■ What you need to do
Copy the material below, replacing "translation" with "shift" everywhere and changing nothing else. Leave the pictures out of your answer.

■ Stored data
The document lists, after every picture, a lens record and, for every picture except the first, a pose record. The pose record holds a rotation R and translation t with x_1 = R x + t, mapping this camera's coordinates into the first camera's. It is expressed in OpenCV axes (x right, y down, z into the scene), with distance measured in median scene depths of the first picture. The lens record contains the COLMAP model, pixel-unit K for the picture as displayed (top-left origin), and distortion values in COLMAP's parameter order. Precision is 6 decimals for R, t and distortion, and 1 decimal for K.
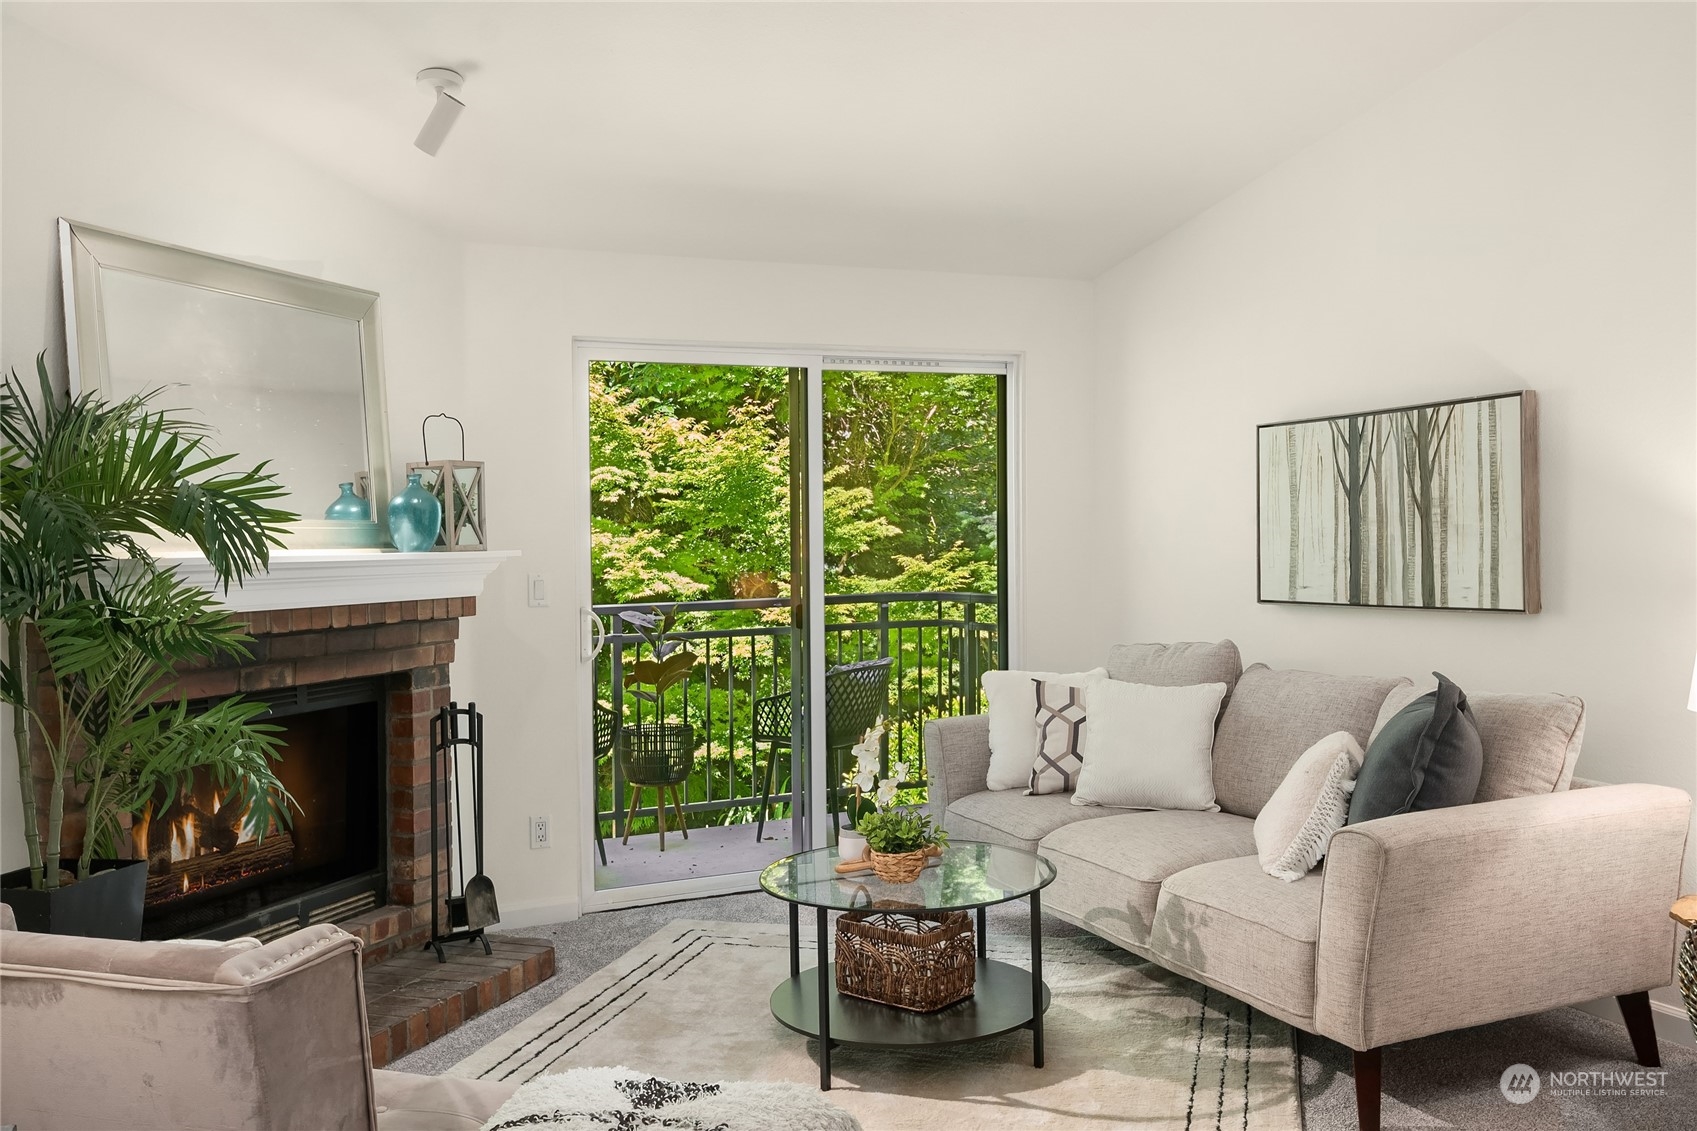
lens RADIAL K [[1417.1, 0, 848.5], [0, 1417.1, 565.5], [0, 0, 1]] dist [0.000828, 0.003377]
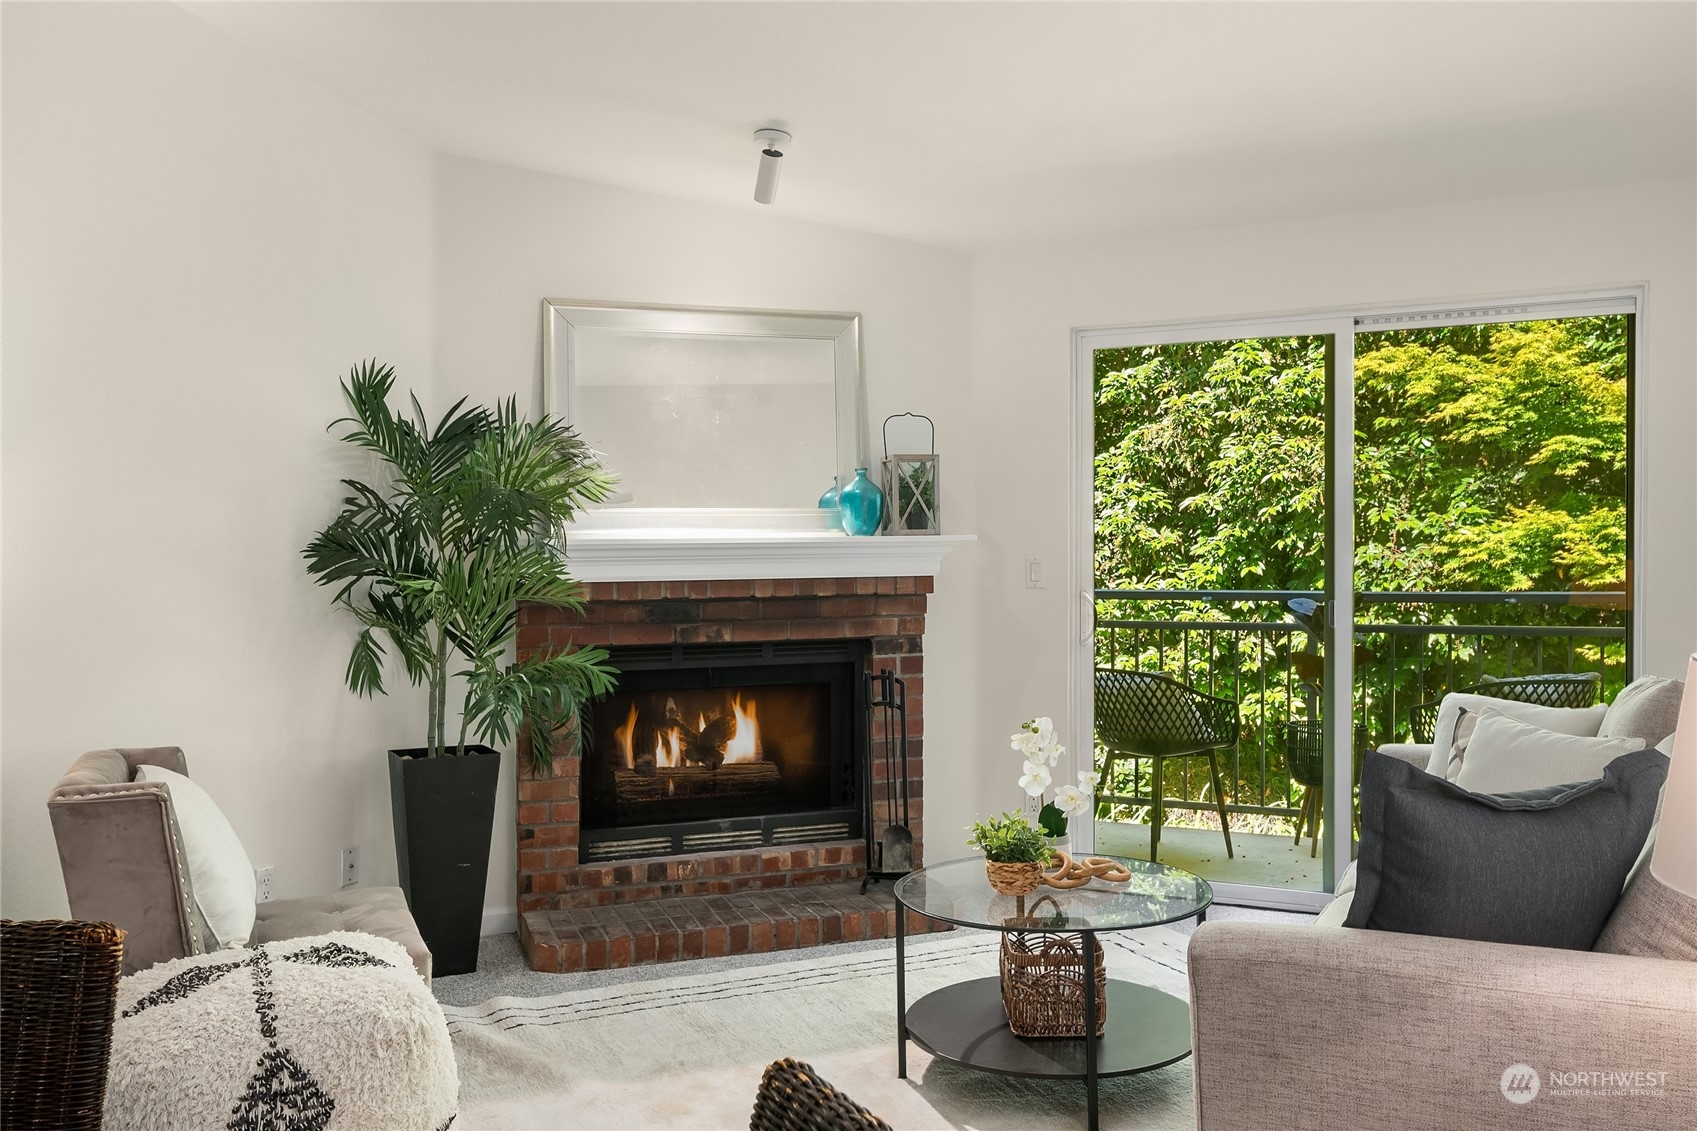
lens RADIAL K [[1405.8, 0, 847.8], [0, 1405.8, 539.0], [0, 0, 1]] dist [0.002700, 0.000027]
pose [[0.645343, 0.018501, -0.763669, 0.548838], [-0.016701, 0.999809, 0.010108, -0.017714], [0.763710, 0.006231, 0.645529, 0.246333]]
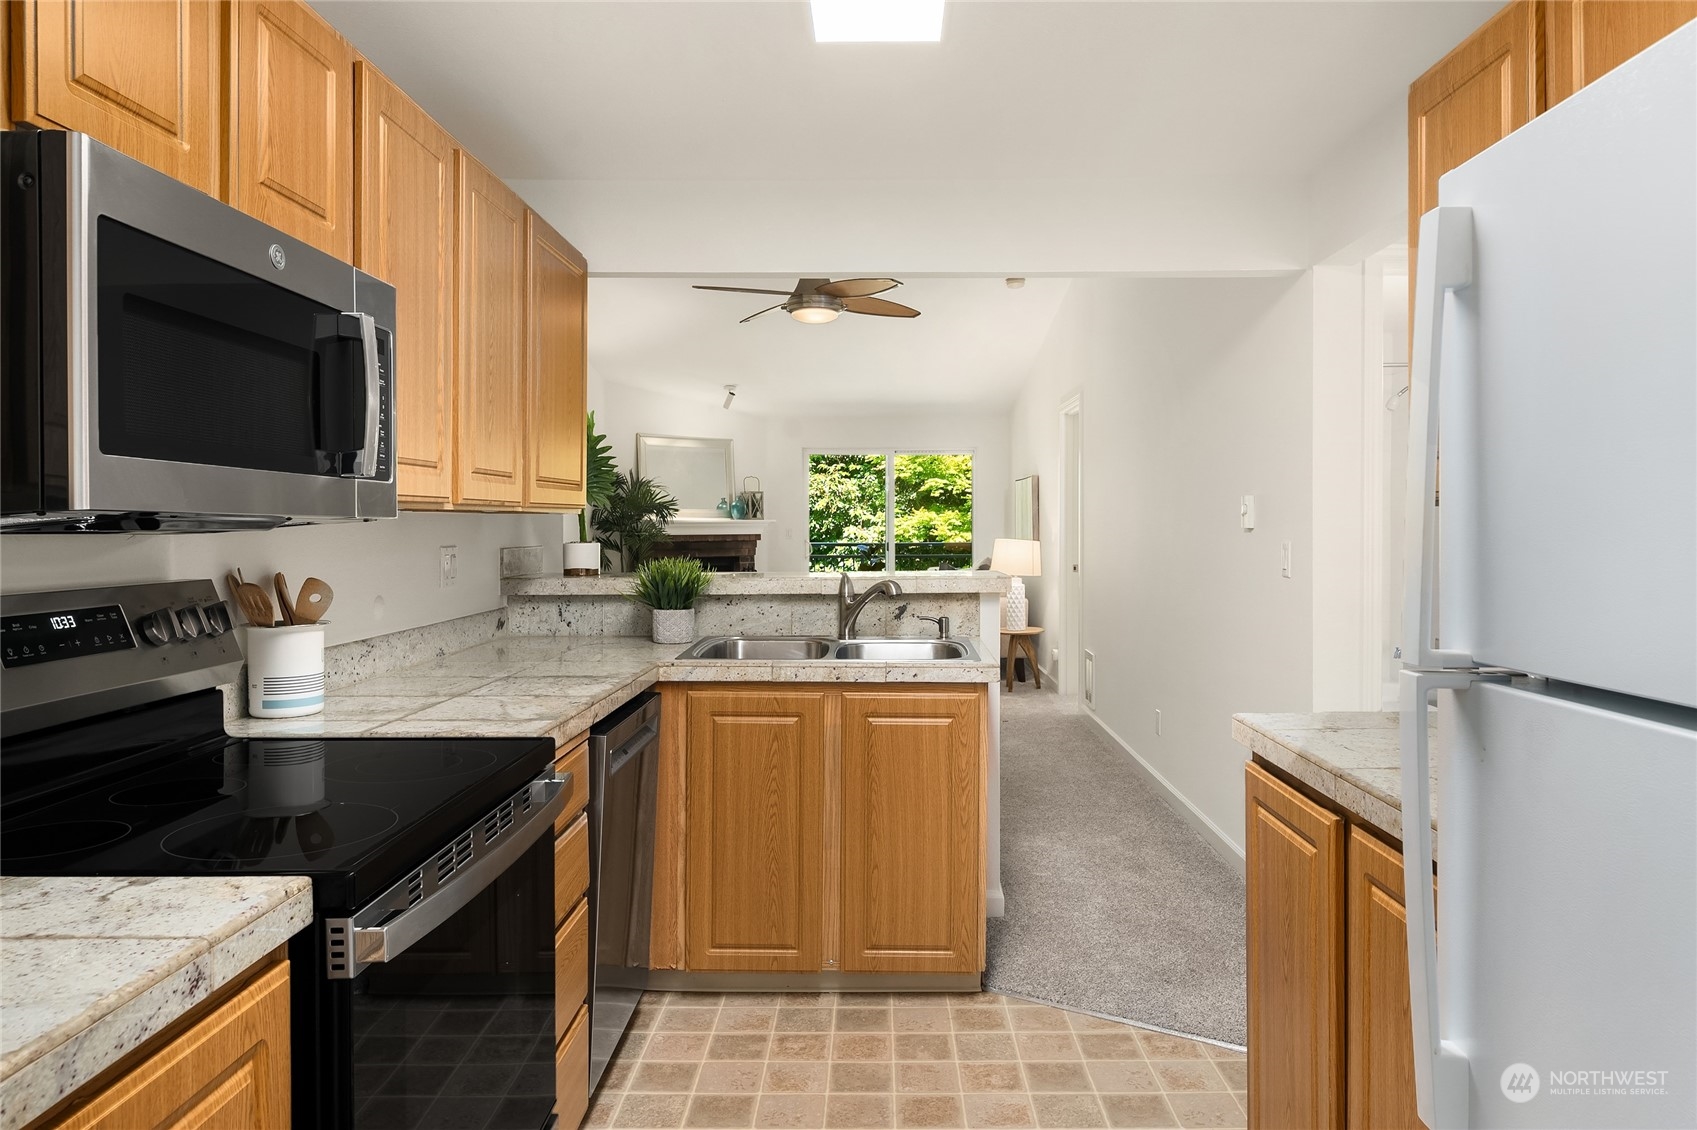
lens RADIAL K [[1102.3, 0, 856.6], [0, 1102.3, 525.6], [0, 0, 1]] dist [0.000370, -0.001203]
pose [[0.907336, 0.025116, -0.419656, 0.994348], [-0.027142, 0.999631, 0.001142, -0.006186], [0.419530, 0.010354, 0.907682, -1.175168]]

■ Task response
The document lists, after every picture, a lens record and, for every picture except the first, a pose record. The pose record holds a rotation R and shift t with x_1 = R x + t, mapping this camera's coordinates into the first camera's. It is expressed in OpenCV axes (x right, y down, z into the scene), with distance measured in median scene depths of the first picture. The lens record contains the COLMAP model, pixel-unit K for the picture as displayed (top-left origin), and distortion values in COLMAP's parameter order. Precision is 6 decimals for R, t and distortion, and 1 decimal for K.
lens RADIAL K [[1417.1, 0, 848.5], [0, 1417.1, 565.5], [0, 0, 1]] dist [0.000828, 0.003377]
lens RADIAL K [[1405.8, 0, 847.8], [0, 1405.8, 539.0], [0, 0, 1]] dist [0.002700, 0.000027]
pose [[0.645343, 0.018501, -0.763669, 0.548838], [-0.016701, 0.999809, 0.010108, -0.017714], [0.763710, 0.006231, 0.645529, 0.246333]]
lens RADIAL K [[1102.3, 0, 856.6], [0, 1102.3, 525.6], [0, 0, 1]] dist [0.000370, -0.001203]
pose [[0.907336, 0.025116, -0.419656, 0.994348], [-0.027142, 0.999631, 0.001142, -0.006186], [0.419530, 0.010354, 0.907682, -1.175168]]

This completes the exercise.